Dana Piccoli: My folks didn’t have a ton of money but they really went all out for Christmas. Care Bears, Cabbage Patch kids, they were up on the trends. But my favorite toy of all was the iconic Easy Bake Oven. There’s just something about brownies cooked under a 60 watt bulb. It also started a life long love of baking in me.
Jenna Lykes: When I was little, every single Christmas list I ever wrote to Santa had the same thing at #1: a puppy. It didn’t matter what toys were cool that year (usually Ninja Turtles for me), the puppy always got the top slot on my list. I spent a lot of time alone as a kid, so, in my mind, the puppy was totally going to become my best friend. I never thought it was fair that my parents got to share a room and my brothers got to share a room, while I was stuck flying solo. The puppy would surely curl up next to me every night, right? But, of course, there were a million reasons not to give three irresponsible kids a puppy at Christmas. So, the years ticked by and the population of the stuffed animal town that had settled on my bed increased steadily.
Eventually, I stopped writing to Santa, but I never stopped wanting a puppy.

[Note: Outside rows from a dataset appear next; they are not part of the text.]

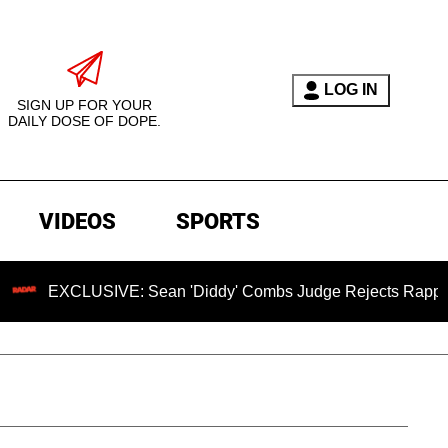
LOG IN
SIGN UP FOR YOUR
DAILY DOSE OF DOPE.
VIDEOS
SPORTS
CLUSIVE: Sean 'Diddy' Combs Judge Rejects Rapper's Assaul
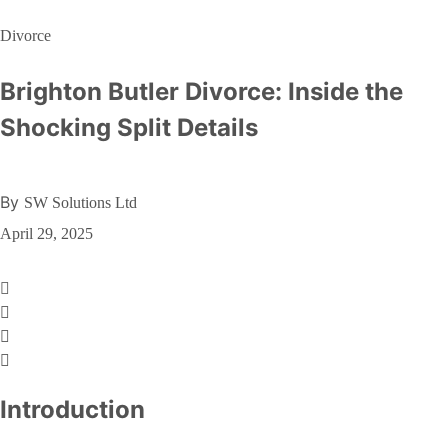
Divorce
Brighton Butler Divorce: Inside the
Shocking Split Details
By
SW Solutions Ltd
April 29, 2025
Introduction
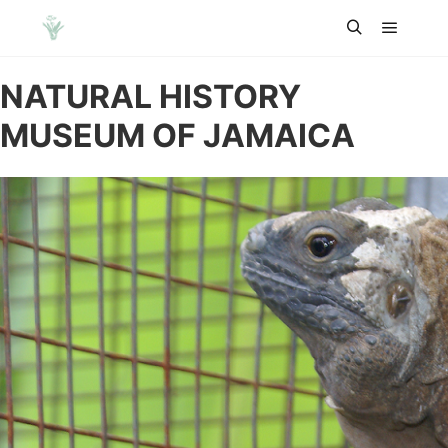
Main m
Search
NATURAL HISTORY
MUSEUM OF JAMAICA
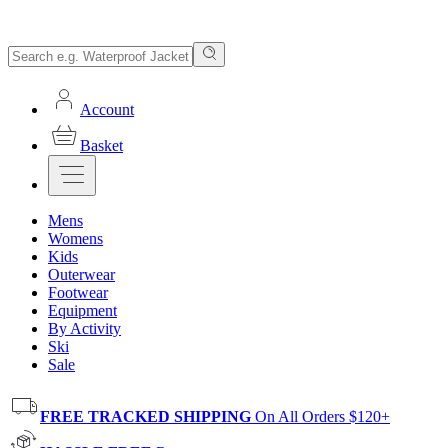
Account
Basket
Mens
Womens
Kids
Outerwear
Footwear
Equipment
By Activity
Ski
Sale
FREE TRACKED SHIPPING
On All Orders $120+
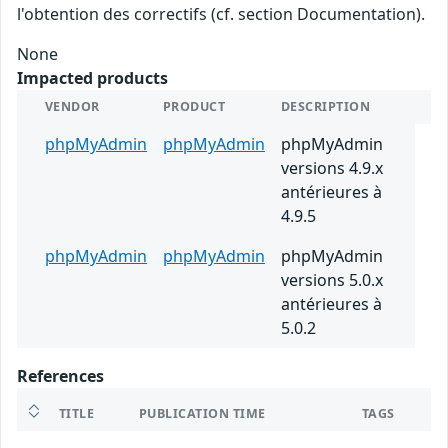
l'obtention des correctifs (cf. section Documentation).
None
Impacted products
VENDOR
PRODUCT
DESCRIPTION
phpMyAdmin
phpMyAdmin
phpMyAdmin
versions 4.9.x
antérieures à
4.9.5
phpMyAdmin
phpMyAdmin
phpMyAdmin
versions 5.0.x
antérieures à
5.0.2
References
TITLE
PUBLICATION TIME
TAGS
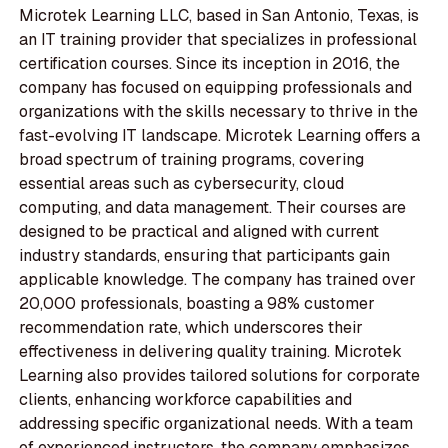
Microtek Learning LLC, based in San Antonio, Texas, is
an IT training provider that specializes in professional
certification courses. Since its inception in 2016, the
company has focused on equipping professionals and
organizations with the skills necessary to thrive in the
fast-evolving IT landscape. Microtek Learning offers a
broad spectrum of training programs, covering
essential areas such as cybersecurity, cloud
computing, and data management. Their courses are
designed to be practical and aligned with current
industry standards, ensuring that participants gain
applicable knowledge. The company has trained over
20,000 professionals, boasting a 98% customer
recommendation rate, which underscores their
effectiveness in delivering quality training. Microtek
Learning also provides tailored solutions for corporate
clients, enhancing workforce capabilities and
addressing specific organizational needs. With a team
of experienced instructors, the company emphasizes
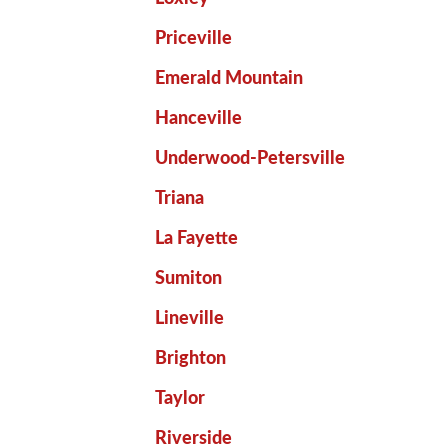
Priceville
Emerald Mountain
Hanceville
Underwood-Petersville
Triana
La Fayette
Sumiton
Lineville
Brighton
Taylor
Riverside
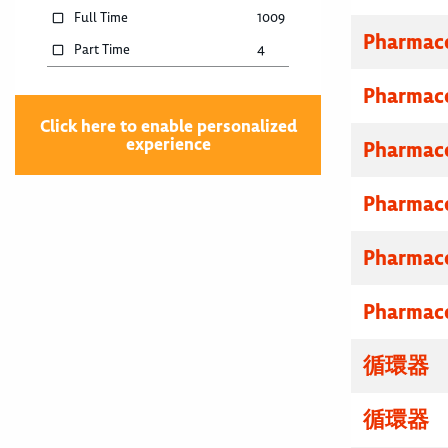
Full Time
1009
Pharmace
Part Time
4
Pharmace
Click here to enable personalized
experience
Pharmace
Pharmace
Pharmace
Pharmace
循環器 
循環器 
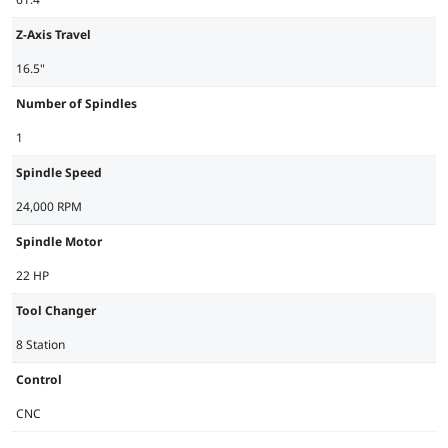
Z-Axis Travel
16.5"
Number of Spindles
1
Spindle Speed
24,000 RPM
Spindle Motor
22 HP
Tool Changer
8 Station
Control
CNC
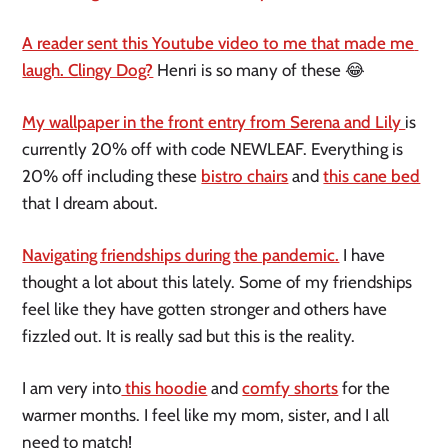
A reader sent this Youtube video to me that made me 
laugh. Clingy Dog?
 Henri is so many of these 😂
My wallpaper in the front entry from Serena and Lily 
is 
currently 20% off with code NEWLEAF. Everything is 
20% off including these 
bistro chairs
 and 
this cane bed
that I dream about. 
Navigating friendships during the pandemic.
 I have 
thought a lot about this lately. Some of my friendships 
feel like they have gotten stronger and others have 
fizzled out. It is really sad but this is the reality. 
I am very into
 this hoodie
 and 
comfy shorts
 for the 
warmer months. I feel like my mom, sister, and I all 
need to match! 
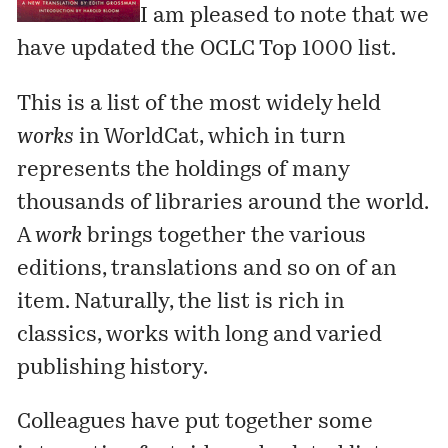
I am pleased to note that we
have updated the
OCLC Top 1000
list.
This is a list of the most widely held
works
in WorldCat, which in turn
represents the holdings of many
thousands of libraries around the world.
A
work
brings together the various
editions, translations and so on of an
item. Naturally, the list is rich in
classics, works with long and varied
publishing history.
Colleagues have put together some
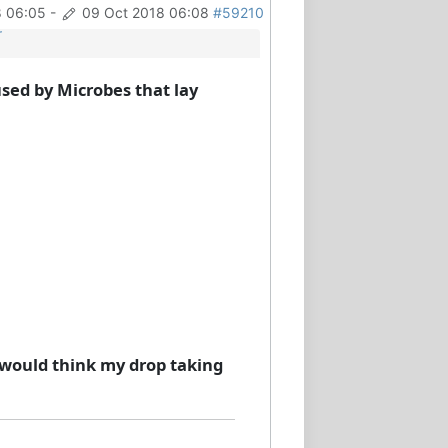
8 06:05
-
09 Oct 2018 06:08
#59210
r
used by Microbes that lay
, I would think my drop taking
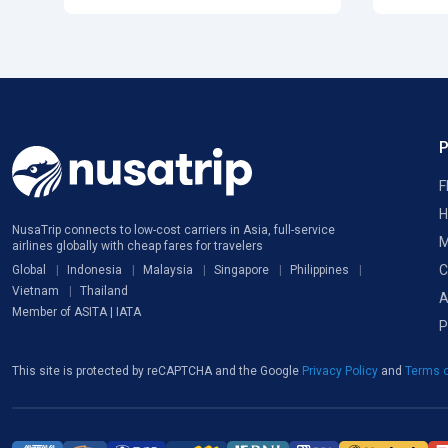
F
H
NusaTrip connects to low-cost carriers in Asia, full-service
M
airlines globally with cheap fares for travelers
C
Global
Indonesia
Malaysia
Singapore
Philippines
Vietnam
Thailand
A
Member of ASITA | IATA
P
This site is protected by reCAPTCHA and the Google
Privacy Policy
and
Terms o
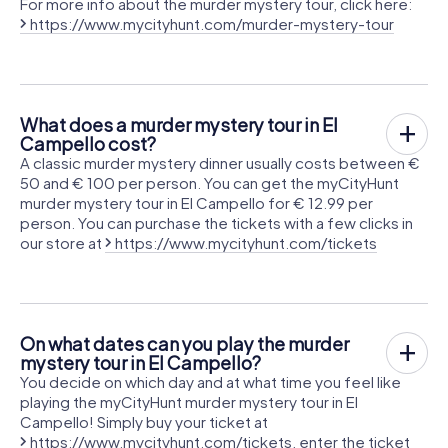
For more info about the murder mystery tour, click here:
https://www.mycityhunt.com/murder-mystery-tour
What does a murder mystery tour in El
Campello cost?
A classic murder mystery dinner usually costs between €
50 and € 100 per person. You can get the myCityHunt
murder mystery tour in El Campello for € 12.99 per
person. You can purchase the tickets with a few clicks in
our store at
https://www.mycityhunt.com/tickets
On what dates can you play the murder
mystery tour in El Campello?
You decide on which day and at what time you feel like
playing the myCityHunt murder mystery tour in El
Campello! Simply buy your ticket at
https://www.mycityhunt.com/tickets
, enter the ticket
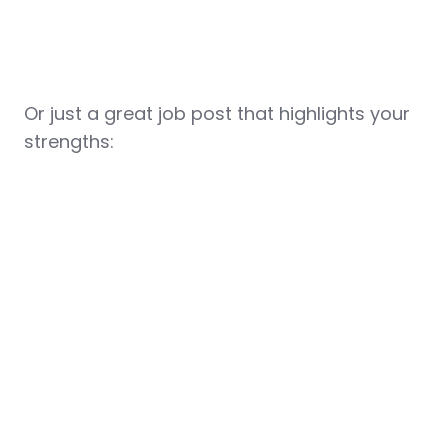
Or just a great job post that highlights your
strengths:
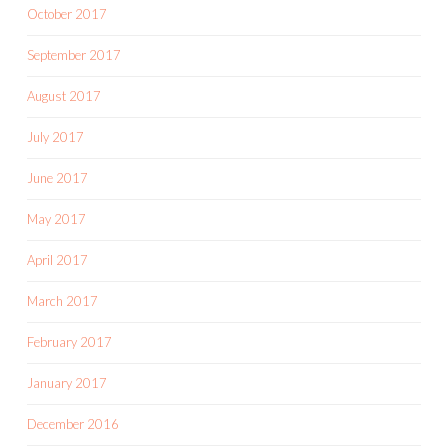
October 2017
September 2017
August 2017
July 2017
June 2017
May 2017
April 2017
March 2017
February 2017
January 2017
December 2016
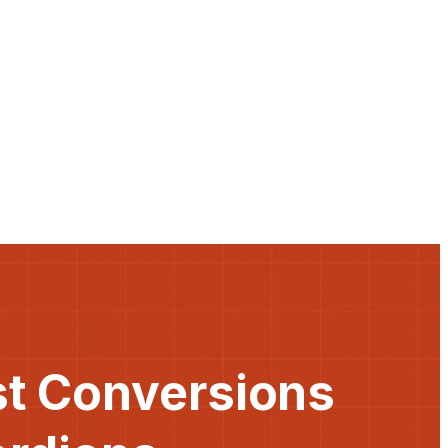
st Conversions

About nine years ago, I finally got a dog for my parents. I’d had to take some time off from college, and I needed that best friend more than ever. I named her Dakota, because I read that it meant “friend,” and the day I got her was like the most perfect Christmas day ever—except it took place in June. She still curls up next to me whenever I visit my parents’ house.
What gift did you want when you were a youngster?